Ulster: la garde à vue de Gerry Adams ravive les ressentiments contre la police

Publié le à Belfast (Royaume-Uni) (AFP)

Le leader républicain Gerry Adams entamait samedi une nouvelle journée en garde à vue à propos d'un meurtre de l'IRA, un interrogatoire qui ravive la colère dans le camp catholique contre la police, longtemps jugée sectaire mais aujourd'hui garante du fragile processus de paix.

Les enquêteurs qui tentent d'élucider l'enlèvement et le meurtre par l'IRA en 1972 d'une mère de 10 enfants, Jean McConville, l'un des pires crimes des trente ans du conflit nord-irlandais, ont désormais jusqu'à dimanche 20h00 (19h00 GMT) pour interroger Gerry Adams.

A l'issue de ce délai, la police devra inculper ou relâcher le président du Sinn Fein, qui s'est présenté mercredi soir au poste de police d'Antrim et dément vigoureusement toute implication dans ce crime.

Ce parti républicain, qui partage le pouvoir avec les protestants unionistes du DUP au sein du gouvernement biconfessionnel nord-irlandais, a dénoncé une "cabale" contre son leader et soupçonne de des "motivations politiques" en période de campagne pour les élections locales et européennes.

"La population que je représente est en colère et n'a pas de mots assez durs contre la police en ce moment", a dit à la BBC un responsable du Sinn Fein, Alex Maskey.
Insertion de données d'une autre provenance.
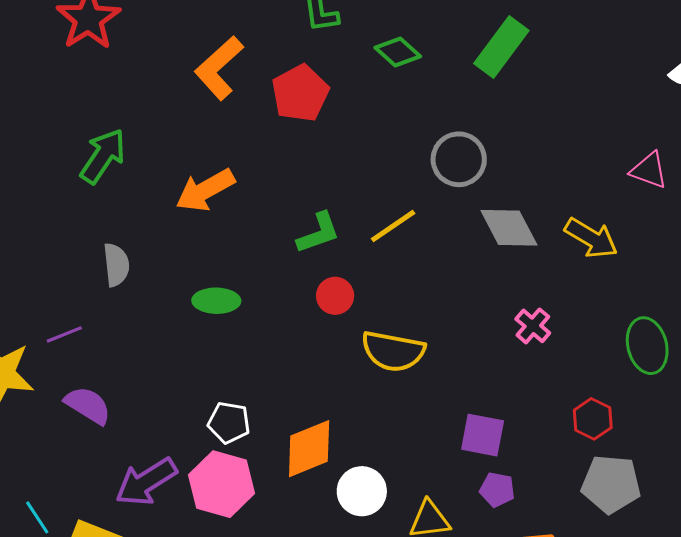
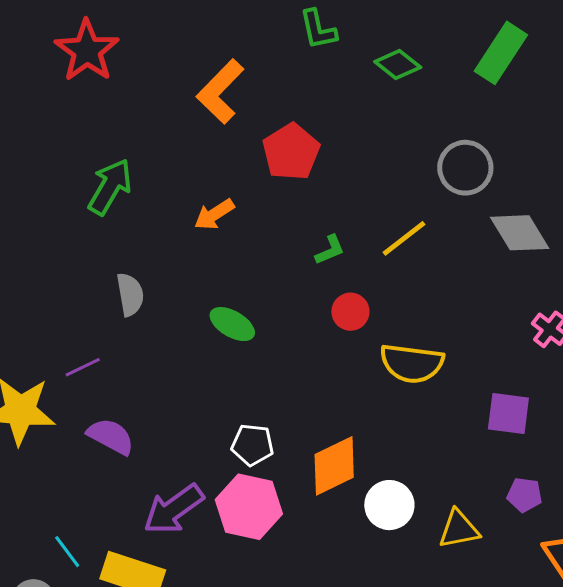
red pentagon: (300, 93) -> (291, 152), moved
orange arrow: (205, 190) -> (214, 214), size x0.7
green L-shape: (318, 233) -> (330, 250), size x0.7
green ellipse: (216, 301) -> (232, 324), turned 33
purple square: (483, 435) -> (508, 413), moved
Dans le quartier catholique de Belfast ouest, une nouvelle fresque représentant Gerry Adams a été peinte sur un mur de Falls Road, à côté des mots "homme de paix, leader et visionnaire".

Le numéro deux du Sinn Fein, l'ancien commandant de l'IRA, Martin McGuinness, avait menacé vendredi en cas d'inculpation de Gerry Adams de "reconsidérer" son soutien à la police nord-irlandaise, élément-clé du processus de paix.

- "Motivations politiques" -

Alex Maskey a lui dénoncé "une petite partie des membres de la police qui ont des motivations politiques et une attitude hostile envers notre parti".

"La police a joué un rôle toxique dans notre société pendant de nombreuses années", a-t-il rappelé en référence à l'ancienne et très controversée "Royal Ulster Constabulary" (RUC), formée quasiment exclusivement de protestants et accusée de partialité pendant les "troubles". Elle a été remplacée après l'accord de paix par la "Police service of Northern Ireland" (PSNI), qui a recruté un grand nombre de policiers catholiques.

Mais le ministre nord-irlandais de la Justice, David Ford, a justifié l'arrestation de Gerry Adams, comme une mesure "complètement appropriée".

"J'ignore si Gerry Adams pensait vraiment qu'il allait arriver à l'unité de police d'Antrim chargée d'enquêter sur des crimes, avoir une petite discussion d'une demi-heure et repartir", a-t-il commenté. "Mais clairement, étant donné l'importance des inquiétudes exprimées, des informations qui, je le reconnais absolument, ne sont pas encore des preuves, il était complètement approprié que cela donne lieu à une procédure normale".

Il a aussi rejeté les accusations selon lesquelles la date choisie pour cette arrestation était politique, soulignant que Gerry Adams s'était rendu au poste de police "à la suite d'un accord".

L'affaire McConville a refait surface après que la police nord-irlandaise eut gagné en justice le droit d'accéder aux enregistrements de chercheurs de l'Université américaine de Boston.

Dans le cadre du "Belfast project", ces universitaires ont interviewé des paramilitaires catholiques républicains, à la condition de ne divulguer leurs propos qu'à titre posthume.

Dans l'un de ces entretiens, Dolours Price, condamnée à 7 ans de prison pour un attentat de l'IRA de 1973 contre le tribunal londonien d'Old Bailey, désigne Gerry Adams comme celui qui a ordonné le meurtre de Jean McConville.

Fin mars, Ivor Bell, un retraité de 77 ans ancien responsable de l'IRA, a été inculpé de complicité dans ce meurtre, qui a suscité cinq autres arrestations récemment.

Jean McConville, une veuve de 37 ans, avait été enlevée sous les yeux de ses enfants chez elle dans le quartier catholique de Belfast-ouest, par un commando de l'IRA en 1972, au paroxysme des "troubles".

L'IRA n'a admis le meurtre, d'une balle dans la nuque, qu'en 1999. Son cadavre enfoui sous une plage a été retrouvé quatre ans après et une enquête policière a démenti qu'elle était "une indicatrice" comme l'en accusait l'IRA.